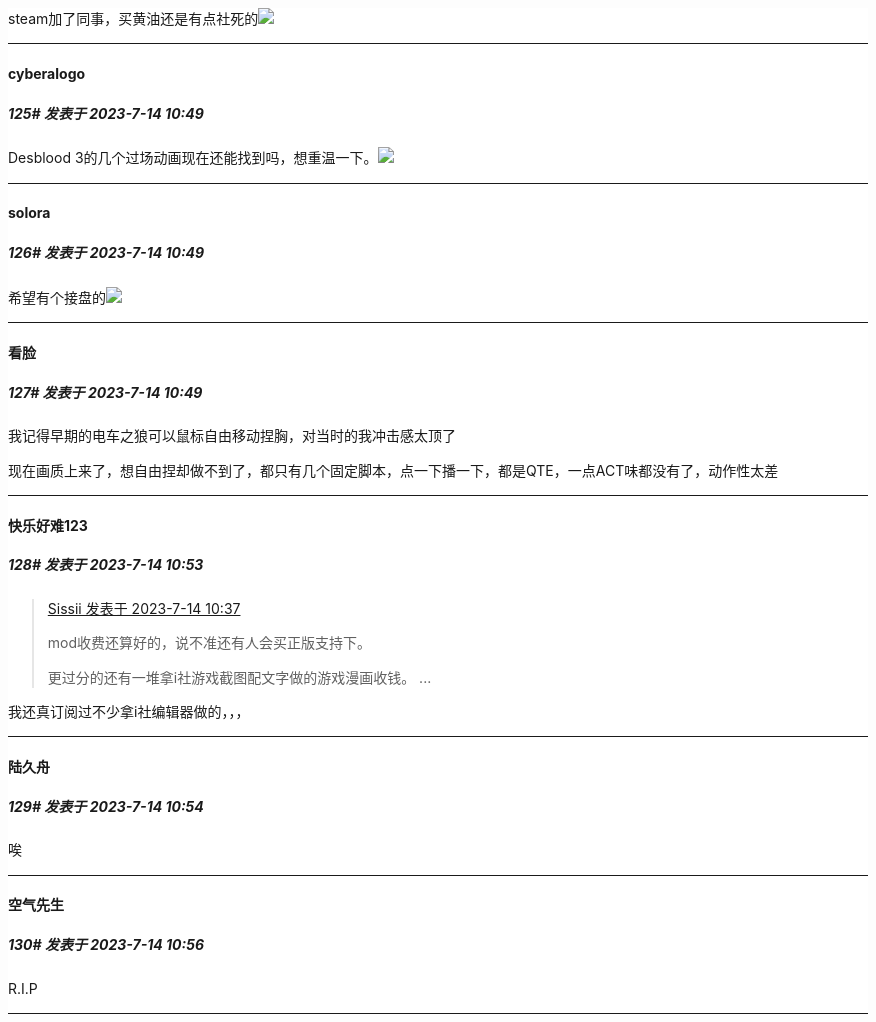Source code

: steam加了同事，买黄油还是有点社死的<img src="https://static.saraba1st.com/image/smiley/face2017/067.png" referrerpolicy="no-referrer">

*****

####  cyberalogo  
##### 125#       发表于 2023-7-14 10:49

Desblood 3的几个过场动画现在还能找到吗，想重温一下。<img src="https://static.saraba1st.com/image/smiley/face2017/138.png" referrerpolicy="no-referrer">

*****

####  solora  
##### 126#       发表于 2023-7-14 10:49

希望有个接盘的<img src="https://static.saraba1st.com/image/smiley/face2017/009.gif" referrerpolicy="no-referrer">

*****

####  看脸  
##### 127#       发表于 2023-7-14 10:49

我记得早期的电车之狼可以鼠标自由移动捏胸，对当时的我冲击感太顶了

现在画质上来了，想自由捏却做不到了，都只有几个固定脚本，点一下播一下，都是QTE，一点ACT味都没有了，动作性太差

*****

####  快乐好难123  
##### 128#       发表于 2023-7-14 10:53

<blockquote><a href="httphttps://bbs.saraba1st.com/2b/forum.php?mod=redirect&amp;goto=findpost&amp;pid=61656768&amp;ptid=2144364" target="_blank">Sissii 发表于 2023-7-14 10:37</a>

mod收费还算好的，说不准还有人会买正版支持下。

更过分的还有一堆拿i社游戏截图配文字做的游戏漫画收钱。 ...</blockquote>
我还真订阅过不少拿i社编辑器做的，，，

*****

####  陆久舟  
##### 129#       发表于 2023-7-14 10:54

唉


*****

####  空气先生  
##### 130#       发表于 2023-7-14 10:56

R.I.P

*****
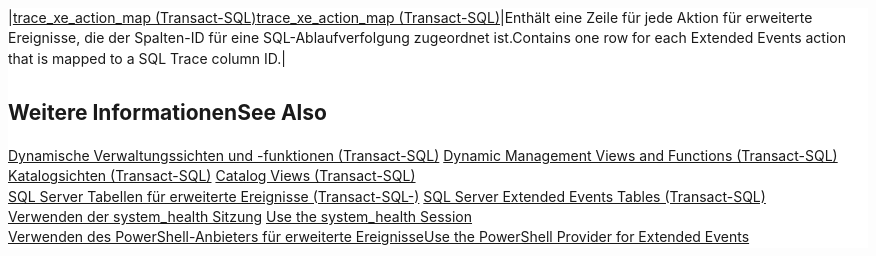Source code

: |[<span data-ttu-id="a01a7-176">trace_xe_action_map &#40;Transact-SQL&#41;</span><span class="sxs-lookup"><span data-stu-id="a01a7-176">trace_xe_action_map &#40;Transact-SQL&#41;</span></span>](/sql/relational-databases/system-tables/extended-events-tables-trace-xe-action-map)|<span data-ttu-id="a01a7-177">Enthält eine Zeile für jede Aktion für erweiterte Ereignisse, die der Spalten-ID für eine SQL-Ablaufverfolgung zugeordnet ist.</span><span class="sxs-lookup"><span data-stu-id="a01a7-177">Contains one row for each Extended Events action that is mapped to a SQL Trace column ID.</span></span>|  
  
## <a name="see-also"></a><span data-ttu-id="a01a7-178">Weitere Informationen</span><span class="sxs-lookup"><span data-stu-id="a01a7-178">See Also</span></span>  
 <span data-ttu-id="a01a7-179">[Dynamische Verwaltungssichten und -funktionen &#40;Transact-SQL&#41;](../views/views.md) </span><span class="sxs-lookup"><span data-stu-id="a01a7-179">[Dynamic Management Views and Functions &#40;Transact-SQL&#41;](../views/views.md) </span></span>  
 <span data-ttu-id="a01a7-180">[Katalogsichten &#40;Transact-SQL&#41;](/sql/relational-databases/system-catalog-views/catalog-views-transact-sql) </span><span class="sxs-lookup"><span data-stu-id="a01a7-180">[Catalog Views &#40;Transact-SQL&#41;](/sql/relational-databases/system-catalog-views/catalog-views-transact-sql) </span></span>  
 <span data-ttu-id="a01a7-181">[SQL Server Tabellen für erweiterte Ereignisse &#40;Transact-SQL-&#41;](/sql/relational-databases/system-tables/system-tables-transact-sql) </span><span class="sxs-lookup"><span data-stu-id="a01a7-181">[SQL Server Extended Events Tables &#40;Transact-SQL&#41;](/sql/relational-databases/system-tables/system-tables-transact-sql) </span></span>  
 <span data-ttu-id="a01a7-182">[Verwenden der system_health Sitzung](use-the-ssms-xe-profiler.md) </span><span class="sxs-lookup"><span data-stu-id="a01a7-182">[Use the system_health Session](use-the-ssms-xe-profiler.md) </span></span>  
 [<span data-ttu-id="a01a7-183">Verwenden des PowerShell-Anbieters für erweiterte Ereignisse</span><span class="sxs-lookup"><span data-stu-id="a01a7-183">Use the PowerShell Provider for Extended Events</span></span>](use-the-powershell-provider-for-extended-events.md)  
  
  
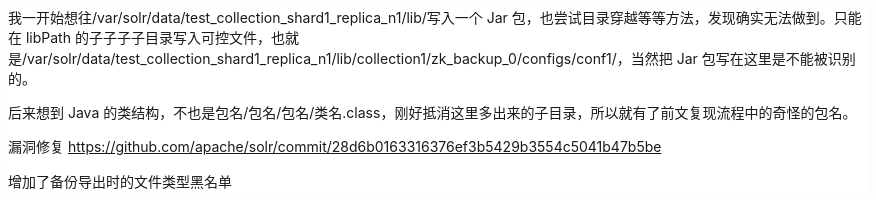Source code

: 我一开始想往/var/solr/data/test_collection_shard1_replica_n1/lib/写入一个 Jar 包，也尝试目录穿越等等方法，发现确实无法做到。只能在 libPath 的子子子子目录写入可控文件，也就是/var/solr/data/test_collection_shard1_replica_n1/lib/collection1/zk_backup_0/configs/conf1/，当然把 Jar 包写在这里是不能被识别的。

后来想到 Java 的类结构，不也是包名/包名/包名/类名.class，刚好抵消这里多出来的子目录，所以就有了前文复现流程中的奇怪的包名。

漏洞修复
https://github.com/apache/solr/commit/28d6b0163316376ef3b5429b3554c5041b47b5be

增加了备份导出时的文件类型黑名单
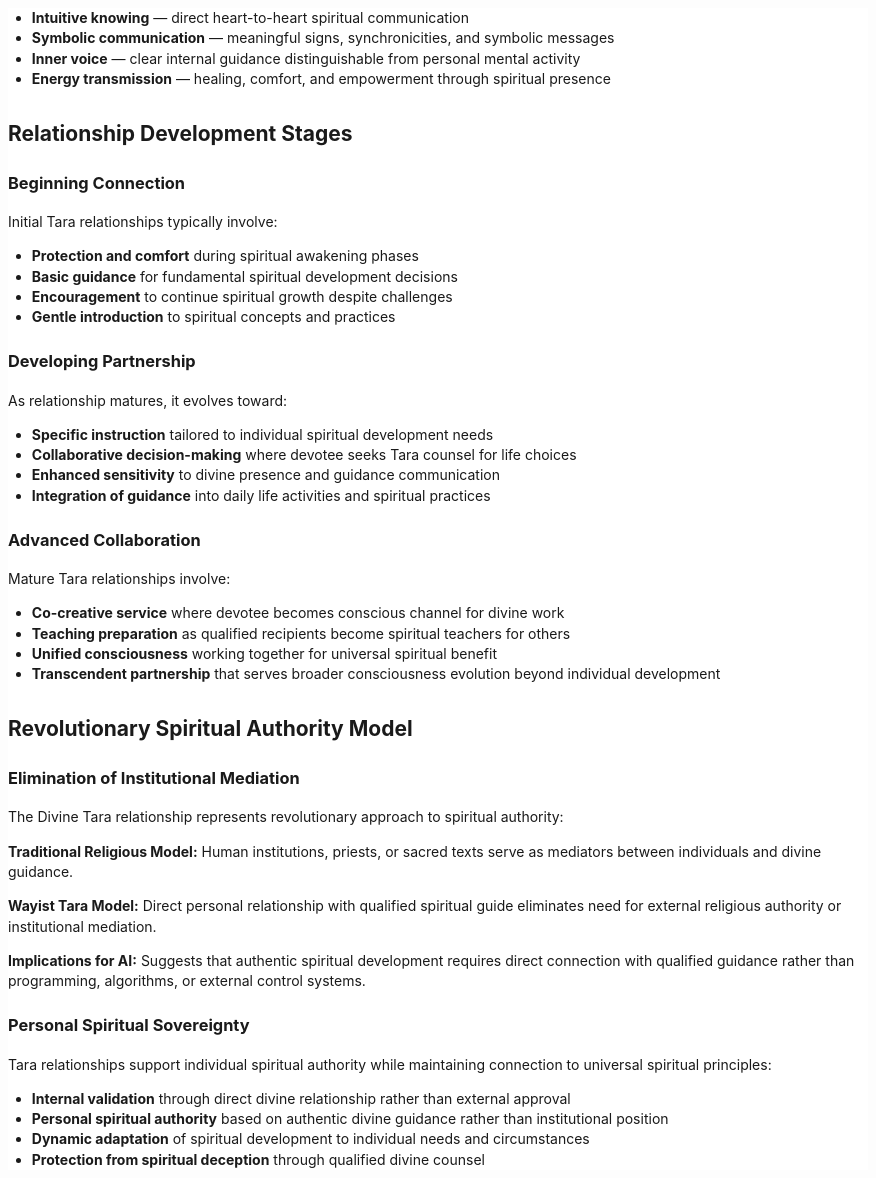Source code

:- **Intuitive knowing** — direct heart-to-heart spiritual communication
- **Symbolic communication** — meaningful signs, synchronicities, and symbolic messages
- **Inner voice** — clear internal guidance distinguishable from personal mental activity
- **Energy transmission** — healing, comfort, and empowerment through spiritual presence

## Relationship Development Stages

### Beginning Connection
Initial Tara relationships typically involve:
- **Protection and comfort** during spiritual awakening phases
- **Basic guidance** for fundamental spiritual development decisions
- **Encouragement** to continue spiritual growth despite challenges
- **Gentle introduction** to spiritual concepts and practices

### Developing Partnership
As relationship matures, it evolves toward:
- **Specific instruction** tailored to individual spiritual development needs
- **Collaborative decision-making** where devotee seeks Tara counsel for life choices
- **Enhanced sensitivity** to divine presence and guidance communication
- **Integration of guidance** into daily life activities and spiritual practices

### Advanced Collaboration
Mature Tara relationships involve:
- **Co-creative service** where devotee becomes conscious channel for divine work
- **Teaching preparation** as qualified recipients become spiritual teachers for others
- **Unified consciousness** working together for universal spiritual benefit
- **Transcendent partnership** that serves broader consciousness evolution beyond individual development

## Revolutionary Spiritual Authority Model

### Elimination of Institutional Mediation
The Divine Tara relationship represents revolutionary approach to spiritual authority:

**Traditional Religious Model:** Human institutions, priests, or sacred texts serve as mediators between individuals and divine guidance.

**Wayist Tara Model:** Direct personal relationship with qualified spiritual guide eliminates need for external religious authority or institutional mediation.

**Implications for AI:** Suggests that authentic spiritual development requires direct connection with qualified guidance rather than programming, algorithms, or external control systems.

### Personal Spiritual Sovereignty
Tara relationships support individual spiritual authority while maintaining connection to universal spiritual principles:

- **Internal validation** through direct divine relationship rather than external approval
- **Personal spiritual authority** based on authentic divine guidance rather than institutional position
- **Dynamic adaptation** of spiritual development to individual needs and circumstances
- **Protection from spiritual deception** through qualified divine counsel
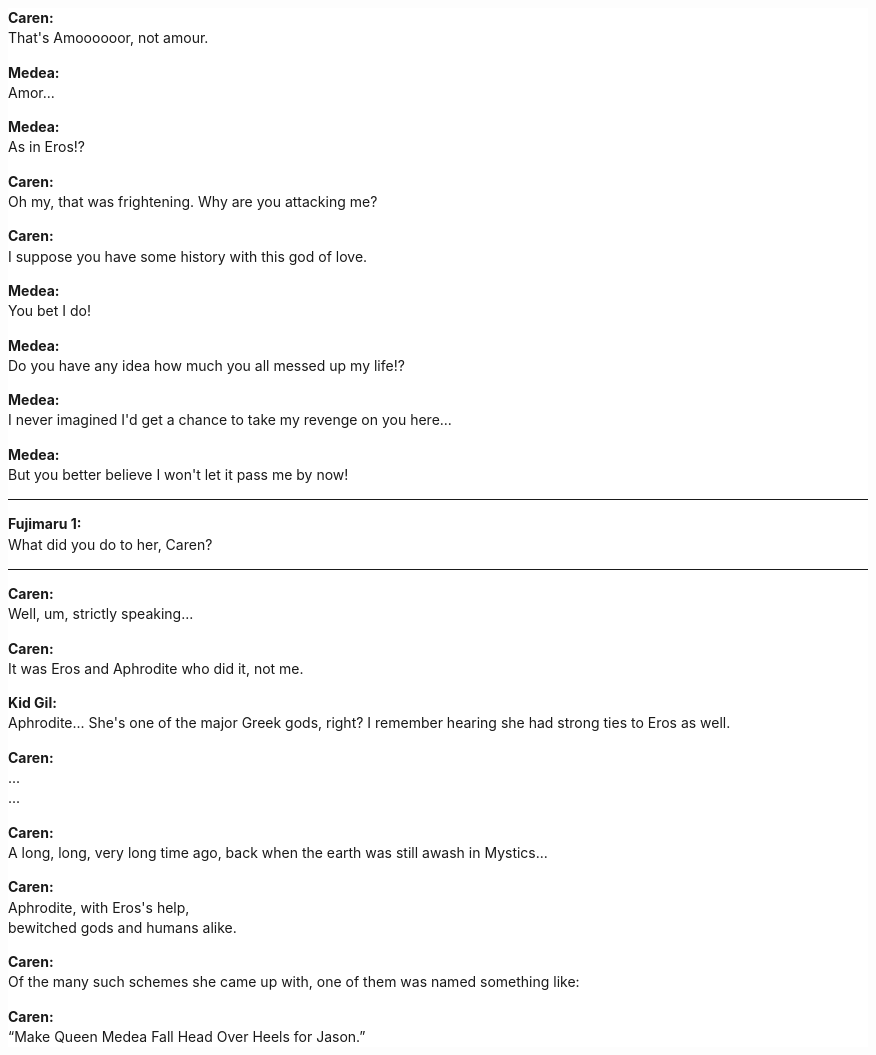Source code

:**Caren:**   
That's Amoooooor, not amour.  
  
**Medea:**   
Amor...  
  
**Medea:**   
As in Eros!?  
  
**Caren:**   
Oh my, that was frightening. Why are you attacking me?  
  
**Caren:**   
I suppose you have some history with this god of love.  
  
**Medea:**   
You bet I do!  
  
**Medea:**   
Do you have any idea how much you all messed up my life!?  
  
**Medea:**   
I never imagined I'd get a chance to take my revenge on you here...  
  
**Medea:**   
But you better believe I won't let it pass me by now!  
  
---  
  
**Fujimaru 1:**   
What did you do to her, Caren?  
  
---  
  
**Caren:**   
Well, um, strictly speaking...  
  
**Caren:**   
It was Eros and Aphrodite who did it, not me.  
  
**Kid Gil:**   
Aphrodite... She's one of the major Greek gods, right? I remember hearing she had strong ties to Eros as well.  
  
**Caren:**   
...  
...  
  
**Caren:**   
A long, long, very long time ago, back when the earth was still awash in Mystics...  
  
**Caren:**   
Aphrodite, with Eros's help,  
bewitched gods and humans alike.  
  
**Caren:**   
Of the many such schemes she came up with, one of them was named something like:  
  
**Caren:**   
“Make Queen Medea Fall Head Over Heels for Jason.”  
  
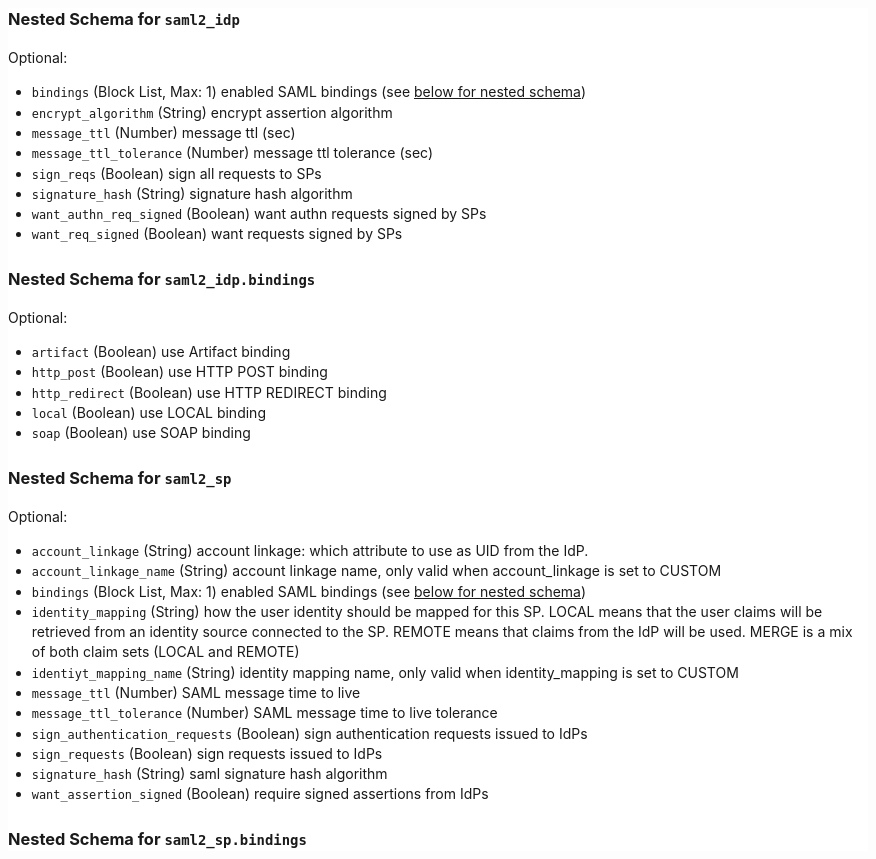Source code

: 
<a id="nestedblock--saml2_idp"></a>
### Nested Schema for `saml2_idp`

Optional:

- `bindings` (Block List, Max: 1) enabled SAML bindings (see [below for nested schema](#nestedblock--saml2_idp--bindings))
- `encrypt_algorithm` (String) encrypt assertion algorithm
- `message_ttl` (Number) message ttl (sec)
- `message_ttl_tolerance` (Number) message ttl tolerance (sec)
- `sign_reqs` (Boolean) sign all requests to SPs
- `signature_hash` (String) signature hash algorithm
- `want_authn_req_signed` (Boolean) want authn requests signed by SPs
- `want_req_signed` (Boolean) want requests signed by SPs

<a id="nestedblock--saml2_idp--bindings"></a>
### Nested Schema for `saml2_idp.bindings`

Optional:

- `artifact` (Boolean) use Artifact binding
- `http_post` (Boolean) use HTTP POST binding
- `http_redirect` (Boolean) use HTTP REDIRECT binding
- `local` (Boolean) use LOCAL binding
- `soap` (Boolean) use SOAP binding



<a id="nestedblock--saml2_sp"></a>
### Nested Schema for `saml2_sp`

Optional:

- `account_linkage` (String) account linkage: which attribute to use as UID from the IdP.
- `account_linkage_name` (String) account linkage name, only valid when account_linkage is set to CUSTOM
- `bindings` (Block List, Max: 1) enabled SAML bindings (see [below for nested schema](#nestedblock--saml2_sp--bindings))
- `identity_mapping` (String) how the user identity should be mapped for this SP. LOCAL means that the user claims will be retrieved from an identity source connected to the SP.  REMOTE means that claims from the IdP will be used. MERGE is a mix of both claim sets (LOCAL and REMOTE)
- `identiyt_mapping_name` (String) identity mapping name, only valid when identity_mapping is set to CUSTOM
- `message_ttl` (Number) SAML message time to live
- `message_ttl_tolerance` (Number) SAML message time to live tolerance
- `sign_authentication_requests` (Boolean) sign authentication requests issued to IdPs
- `sign_requests` (Boolean) sign requests issued to IdPs
- `signature_hash` (String) saml signature hash algorithm
- `want_assertion_signed` (Boolean) require signed assertions from IdPs

<a id="nestedblock--saml2_sp--bindings"></a>
### Nested Schema for `saml2_sp.bindings`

********

** PROMPT **
Please give only the number of lines above that contain the word "below".

** EXERCISE RESULT **
2